Pero no basta decir que del poder político del nuevo gobernante esperaban los mexicanos la oportuna intervención para impedir o remediar tanto los desastres naturales que amenazaban continuamente la ciudad, en especial, las incontrolables inundaciones («continua amenaza de esta imperial ciudad»), controlar los incontables desórdenes o motines provocados por la miseria y el descontento populares y, yendo a los intereses de la Iglesia a cuya costa se construía el arco, culminar las obras de la Catedral; había que ponderar -además- sus dotes de sabio y prudente gobernante; y en efecto, la propia Sor Juana, en una atrevida reflexión política, lleva más al extremo la doctrina expuesta por Saavedra: «Para mandar es menester ciencia; para obedecer basta una discreción natural y a veces la ignorancia sola»9 pero Sor Juana prefiere concentrarse en la inexcusable sabiduría del príncipe como instrumento necesario del buen gobernar y soslaya -porque no podría enteramente compartirla- la idea de Saavedra sobre que la obediencia de los vasallos es «casi siempre ruda y ciega». Y, así, sostiene Sor Juana que

[...] pudiera muy bien la república sufrir que el príncipe no fuera liberal, no fuera piadoso, no fuera fuerte, no fuera noble, y sólo no se puede suplir que no sea sabio; porque la sabiduría, y no el oro, es quien corona los príncipes10.



De ahí que, ampliando libremente las implicaciones del mito y basándose en una epístola de San Cipriano, Sor Juana convirtiera a Neptuno en dios de los Consejos, como hijo que era Isis -la Magna Mater, diosa e la sabiduría e «inventora de las letras de los egipcios»11-, y a quien honraron también los antiguos bajo el nombre de Harpócrates, «dios grande del silencio como lo llamó San Agustín». Sor Juana no oculta que en este caso dio demasiadas «ensanchas» a la figura mítica de Neptuno y, así, reconoce con gracioso desenfado y nada oculta satisfacción de su ingenio que

[...] la razón de haber los antiguos venerado a Neptuno por dios del Silencio, confieso no haberla vista en autor alguno de los pocos que yo he manejado; pero si se permite a mi conjetura, dijera que por ser dios de las Aguas, cuyos hijos los peces son mudos [...] Y siendo Neptuno rey de tan silenciosos vasallos, con mucha razón lo adoraron por dios del Silencio y del Consejo.



He aquí por dónde el Neptuno alegórico se presenta ante la faz admirativa del Marqués de la Laguna como un espejo moral en el que -como acontece también en la Empresa 33 («Siempre el mismo») de Saavedra Fajardo- el príncipe ha de saber examinar sus propias acciones y comprobar que sean todas ellas conformes con las virtudes que ya se apresuran a atribuirle sus vasallos, y he aquí también cómo la figura de Harpócrates -según la había canonizado Alciato- viene a insertarse, tácitamente, en el esquema de las correspondencias analógicas en que se funda la construcción mental y el despliegue imaginario del arco de triunfo o, por mejor decir, del programa político trazado por Sor Juana Inés de la Cruz.

A pesar de las interpretaciones que modernamente suelen darse del Neptuno alegórico, considerándolo principalmente como una opresiva y espectacular manifestación del autoritarismo monárquico12, no olvidemos que bajo sus halagüeños «colores» alegóricos, el Neptuno de Sor Juana es un «simulacro político»; vale decir, el diseño del paradigma de un nuevo virrey representado en tanto que un Neptuno moderno -imagen de sabiduría, prudencia y trabajo- pero sobre todo, el bosquejo ideal que de su futuro gobernante deseaban formarse los novohispanos.
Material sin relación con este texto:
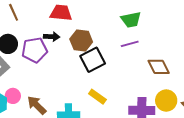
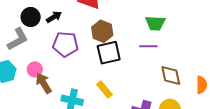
black arrow: (52, 37) -> (54, 17), moved, turned -49
purple pentagon: (35, 50) -> (65, 44), moved
pink circle: (13, 96) -> (35, 69), moved

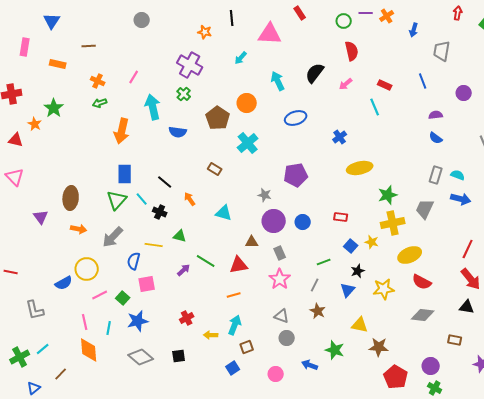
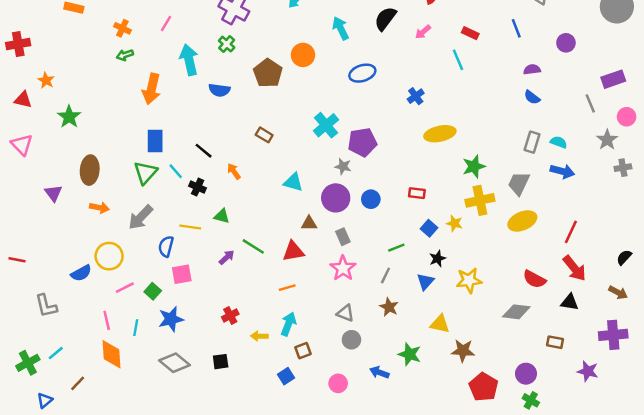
green star: (54, 108) -> (69, 117), moved
cyan cross: (248, 143) -> (326, 125), moved
gray star: (265, 195) -> (343, 166), moved
cyan triangle: (224, 213) -> (293, 182), moved
yellow ellipse: (410, 255) -> (522, 221), moved
red semicircle: (422, 282) -> (534, 279), moved

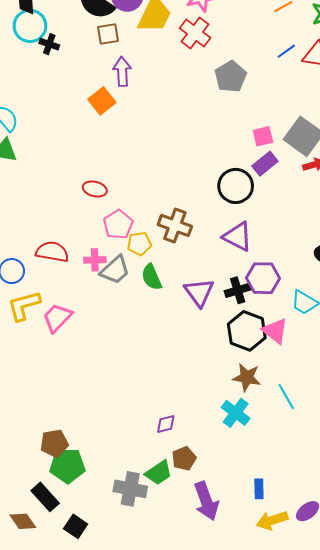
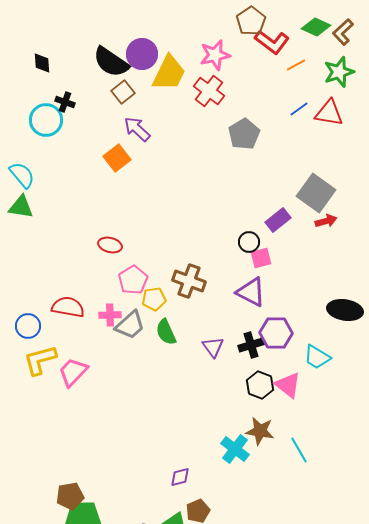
cyan circle: (30, 26) -> (46, 120), moved
brown square: (108, 34) -> (123, 92), turned -30
purple arrow: (122, 71) -> (137, 129), turned -44
pink square: (263, 136) -> (261, 258), moved
black circle: (236, 186) -> (249, 242), size x0.6
purple triangle: (199, 292) -> (213, 347), size x0.7
black hexagon: (247, 331) -> (260, 385), size x0.7
cyan cross: (236, 413) -> (235, 449), moved

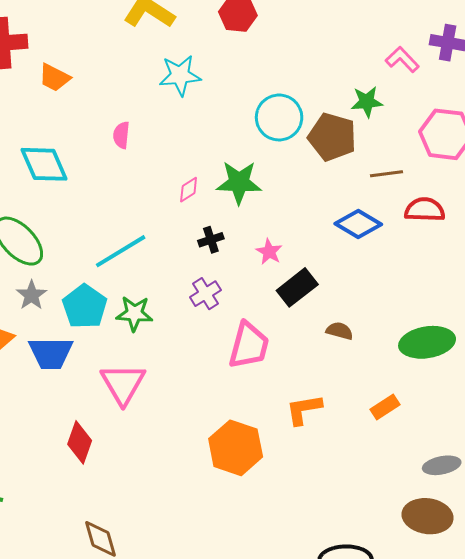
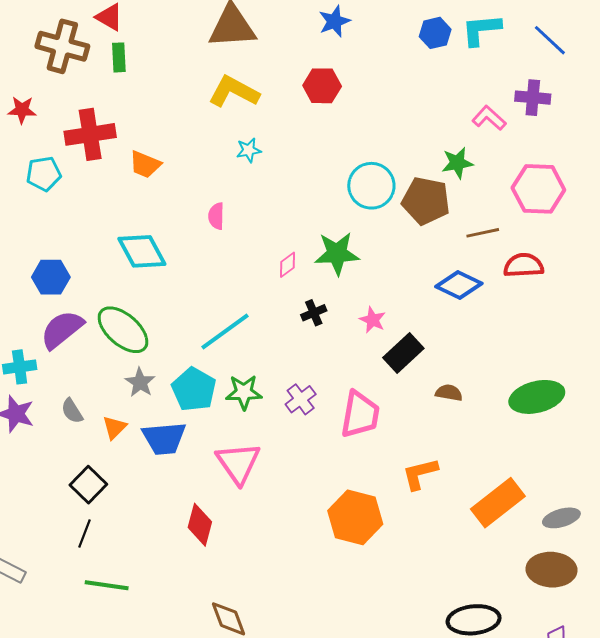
cyan star: (180, 75) -> (249, 150), moved, size x0.6
purple cross: (205, 294) -> (301, 399), moved
orange rectangle: (385, 407) -> (498, 503), moved, size x1.8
Si en el sexto lienzo se pintó a Neptuno «colocando en el cielo al Delfín, ministro y valido suyo», fue precisamente a causa de las buenas prendas del Delfín, pues no fuera tolerable ningún yerro en la elección de los ministros, que es «acción en la que consiste el mayor acierto o desacierto del príncipe», y si en el tercer lienzo se había representado a Neptuno defendiendo a Eneas el troyano, a pesar de las ofensas que éste le había inferido, era para dar a entender al nuevo virrey que «los príncipes han de anteponer la piedad al rigor».

Vistas así las cosas, el Neptuno alegórico no se limitó a ser una «triunfal máquina» política, por más que mediante ella se repitiesen los ritos cortesanos y tautológicos de vasallaje al nuevo representante de la monarquía española; sin abandonar la ortodoxia ceremonial, es también -y quizá primordialmente- la manifestación de una esperanza de mejor gobierno para los mexicanos. No en balde la propia Sor Juana calificó su arco emblemática como un «Dédalo de dibujos» y un «Cicerón sin lengua» no sólo atento a publicar «con voces de colores» los «triunfos» del príncipe, sino a insinuar con sutileza cortesana las verdaderas expectativas políticas de sus nuevo vasallos, que esperaban -al fin- poder «gozar estables felicidades sin que turben su sosiego inquietas ondas de alteraciones ni borrascosos vientos de calamidades».